ATP-sensitive K⁺ (K_ATP) channels have been described in a variety of cell types. They exhibit the unique property to couple intracellular metabolic changes to membrane electrical activity. Closure of K_ATP channels results in membrane depolarization leading to the opening of voltage-dependent calcium channels and subsequent calcium entry. K_ATP channels consist of hetero-octameric complexes constituted by 4 pore-forming subunits (Kir6.x) and 4 regulatory sulfonylurea receptor subunits (SURx). K_ATP channels subunits have been described in mouse spermatogonia and spermatozoa. The study was designed to ascertain the presence of K_ATP channels in spermatozoa from various mammalian species and to investigate their potential role in modulating calcium influx.

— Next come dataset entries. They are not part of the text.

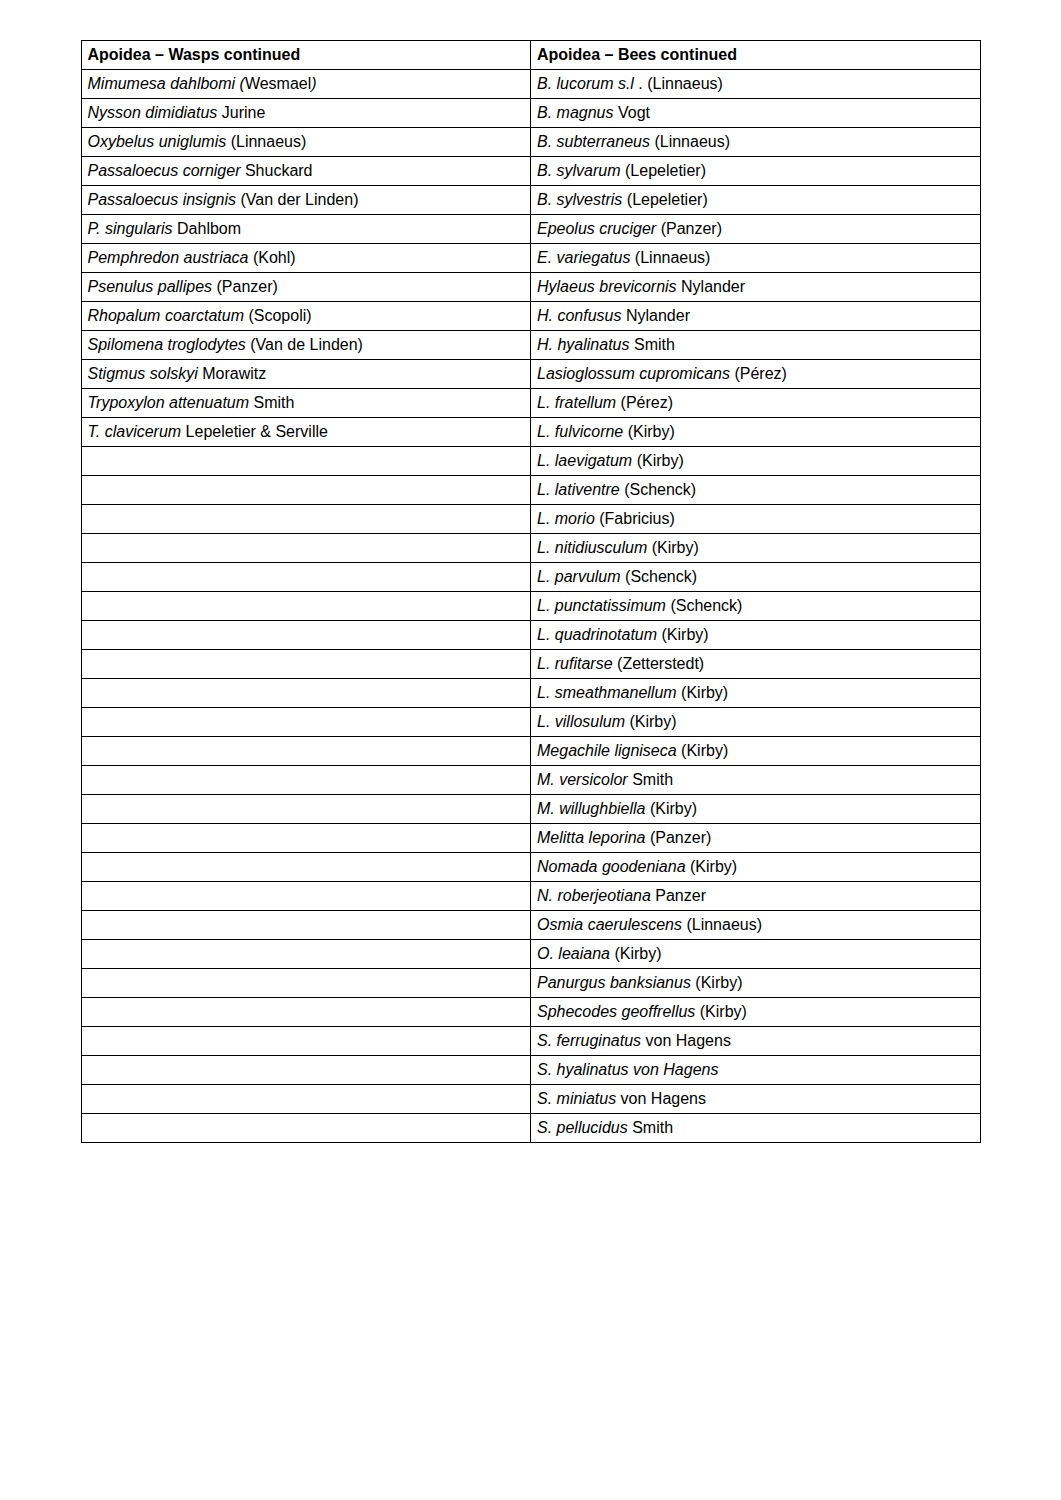| Apoidea – Wasps continued | Apoidea – Bees continued |
| --- | --- |
| Mimumesa dahlbomi ( Wesmael ) | B. lucorum s.l . (Linnaeus) |
| Nysson dimidiatus Jurine | B. magnus Vogt |
| Oxybelus uniglumis (Linnaeus) | B. subterraneus (Linnaeus) |
| Passaloecus corniger Shuckard | B. sylvarum (Lepeletier) |
| Passaloecus insignis (Van der Linden) | B. sylvestris (Lepeletier) |
| P. singularis Dahlbom | Epeolus cruciger (Panzer) |
| Pemphredon austriaca (Kohl) | E. variegatus (Linnaeus) |
| Psenulus pallipes (Panzer) | Hylaeus brevicornis Nylander |
| Rhopalum coarctatum (Scopoli) | H. confusus Nylander |
| Spilomena troglodytes (Van de Linden) | H. hyalinatus Smith |
| Stigmus solskyi Morawitz | Lasioglossum cupromicans (Pérez) |
| Trypoxylon attenuatum Smith | L. fratellum (Pérez) |
| T. clavicerum Lepeletier & Serville | L. fulvicorne (Kirby) |
| | L. laevigatum (Kirby) |
| | L. lativentre (Schenck) |
| | L. morio (Fabricius) |
| | L. nitidiusculum (Kirby) |
| | L. parvulum (Schenck) |
| | L. punctatissimum (Schenck) |
| | L. quadrinotatum (Kirby) |
| | L. rufitarse (Zetterstedt) |
| | L. smeathmanellum (Kirby) |
| | L. villosulum (Kirby) |
| | Megachile ligniseca (Kirby) |
| | M. versicolor Smith |
| | M. willughbiella (Kirby) |
| | Melitta leporina (Panzer) |
| | Nomada goodeniana (Kirby) |
| | N. roberjeotiana Panzer |
| | Osmia caerulescens (Linnaeus) |
| | O. leaiana (Kirby) |
| | Panurgus banksianus (Kirby) |
| | Sphecodes geoffrellus (Kirby) |
| | S. ferruginatus von Hagens |
| | S. hyalinatus von Hagens |
| | S. miniatus von Hagens |
| | S. pellucidus Smith |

Kir6.2, Kir6.1 and SUR2 subunits were detected on rat, mouse, dog, stallion and man spermatozoa. Western blot analysis confirmed the expression of Kir6.1 and Kir6.2 subunits in protein extracts from murine spermatozoa. mRNAs for Kir6.2, Kir6.1 and SUR2 subunit were detected by RT-PCR technique on mouse total RNA extracts. Cytosolic calcium measurements showed an increase in [Ca²⁺]_i in response to various hypoglycaemic sulfonylureas (glibenclamide, gliclazide, tolbutamide). The absence of extracellular calcium abolished this response. The addition of Ni²⁺ also counteracted the tolbutamide-induced [Ca²⁺]_i increase. Moreover, the tested sulfonylureas provoked a significant increase in the acrosome reaction of capacitated spermatozoa. This study reports the expression of K_ATP channel subunits on spermatozoa from various mammalian species. Our observations further suggest the existence of functional K_ATP channels involved in the control of spermatozoa membrane potential and, as a consequence, of calcium influx and acrosome reaction.